Accepted Abstracts: J Earth Sci Climate Change

DOI: 10.4172/2157-7617.S1.011

I ce is one of the most ubiquitous solids on Earth, being present in the atmosphere, terrestrial surface, and ocean environment. Many environmental reactions taking place in ice are significantly different compared to aqueous counterparts. We investigated some redox chemical reactions in ice, especially those which have environmental significance. First, we studied the reductive dissolution of iron oxides and manganese oxides trapped in ice and investigated their relevance to bioavailability. When iron or manganese oxides were trapped in ice, the release of metal ions (Fe 2+ , Fe 3+ , and Mn 2+ ) upon thawing was significantly accelerated. The enhanced dissolution of naturally occurring metal oxides in ice can serve as an efficient pathway for supplying bioavailable metal ions to organisms in the environment.

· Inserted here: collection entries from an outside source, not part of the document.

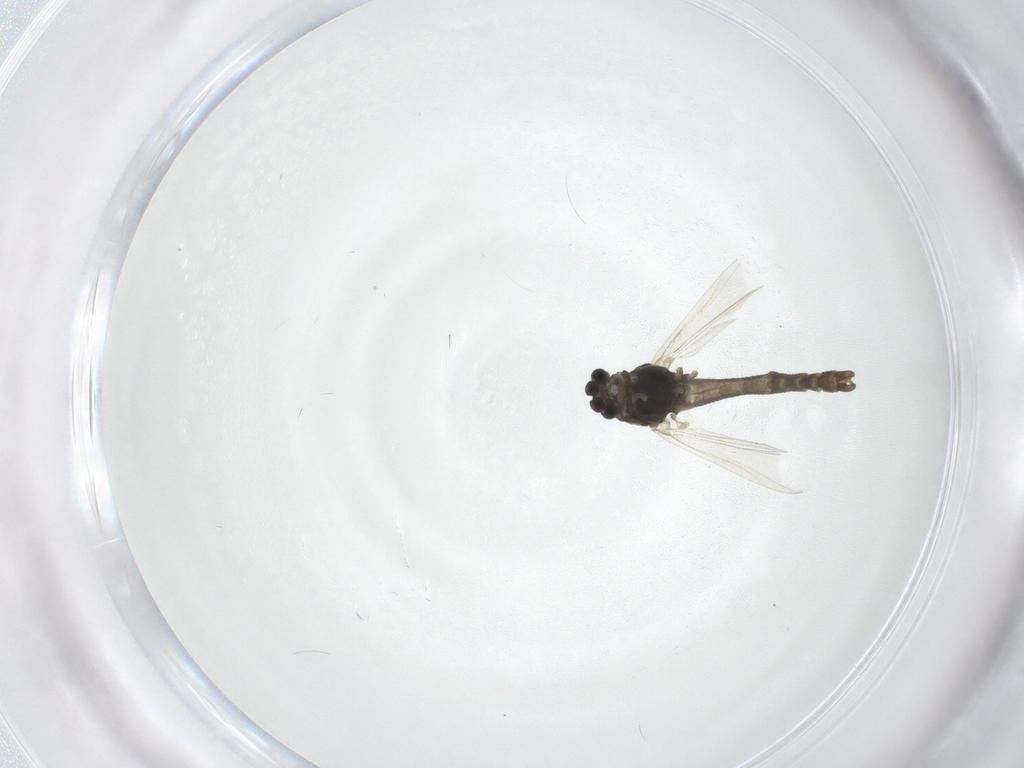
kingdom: Animalia
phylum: Arthropoda
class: Insecta
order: Diptera
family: Chironomidae
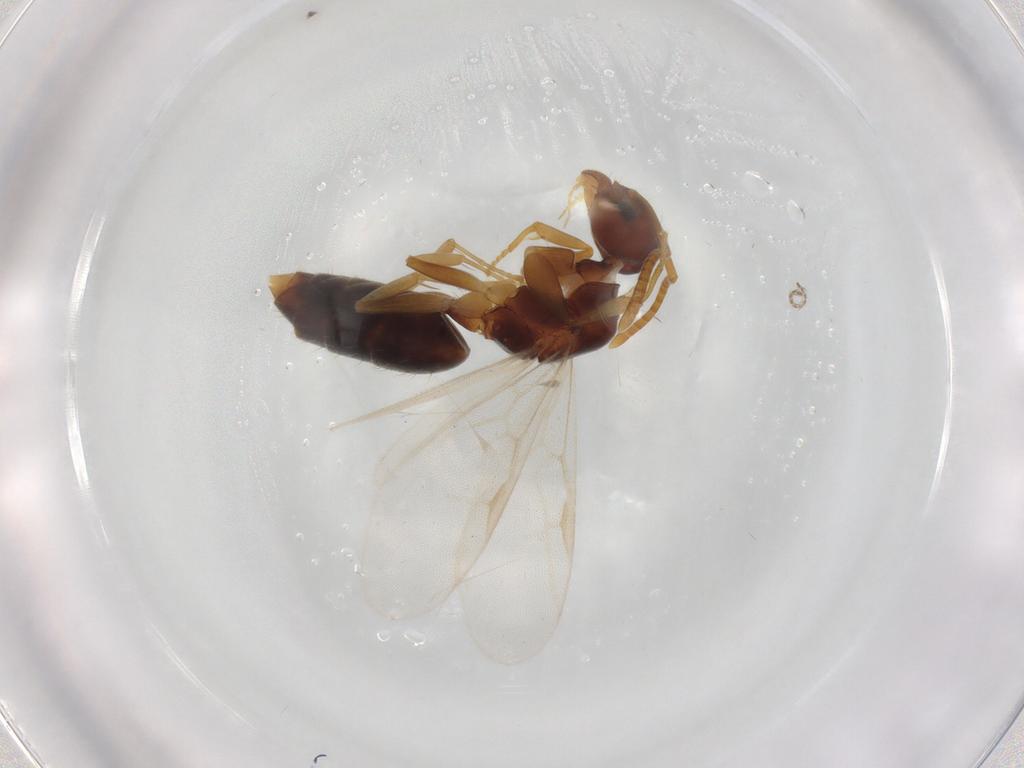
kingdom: Animalia
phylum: Arthropoda
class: Insecta
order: Hymenoptera
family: Formicidae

We also studied the redox conversion of chromate and arsenite as model inorganic oxyanion contaminants in ice. The simultaneous redox transformation of chromate (Cr(VI)) and arsenite (As(III)) was greatly enhanced in ice both in the presence and absence of light. This characteristic phenomenon in ice described above is mainly ascribed to the so called ?freeze concentration effect?. When water begins to solidify to ice, organic/inorganic solutes, protons, and dissolved gases are excluded from the ice crystals and subsequently concentrated in the liquid-like grain boundary region. The highly concentrated substrates in ice grain boundaries can cause distinct outcomes that are markedly different from the aqueous counterparts. The environmental redox chemical reactions occurring in ice may have significant effects on the chemical transformation processes in the icy environment such as polar region, upper atmosphere, and frozen soil.

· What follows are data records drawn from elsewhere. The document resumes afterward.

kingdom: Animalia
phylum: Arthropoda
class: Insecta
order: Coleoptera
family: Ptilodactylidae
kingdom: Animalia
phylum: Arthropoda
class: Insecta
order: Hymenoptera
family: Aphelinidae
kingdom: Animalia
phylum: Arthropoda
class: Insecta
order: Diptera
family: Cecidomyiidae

Wonyong Choi received Ph.D. in Chemistry from CALTECH (Pasadena, USA) in 1996 and joined POSTECH in 1998 as an Assistant Professor and became a fulltime Professor in 2008. His main research interests are mainly focused on semiconductor photocatalysis, environmental (photo) chemistry, and environmental ice chemistry. Dr. Choi has published more than 180 articles which have been cited more than 16,000 times in scientific journals. He serves as an editor of Journal of Hazardous Materials (Elsevier: 2008-present) and has been in the advisory board of Journal of Physical Chemistry (ACS: 2009-2011) and Energy and Environmental Science (RSC: 2008-present).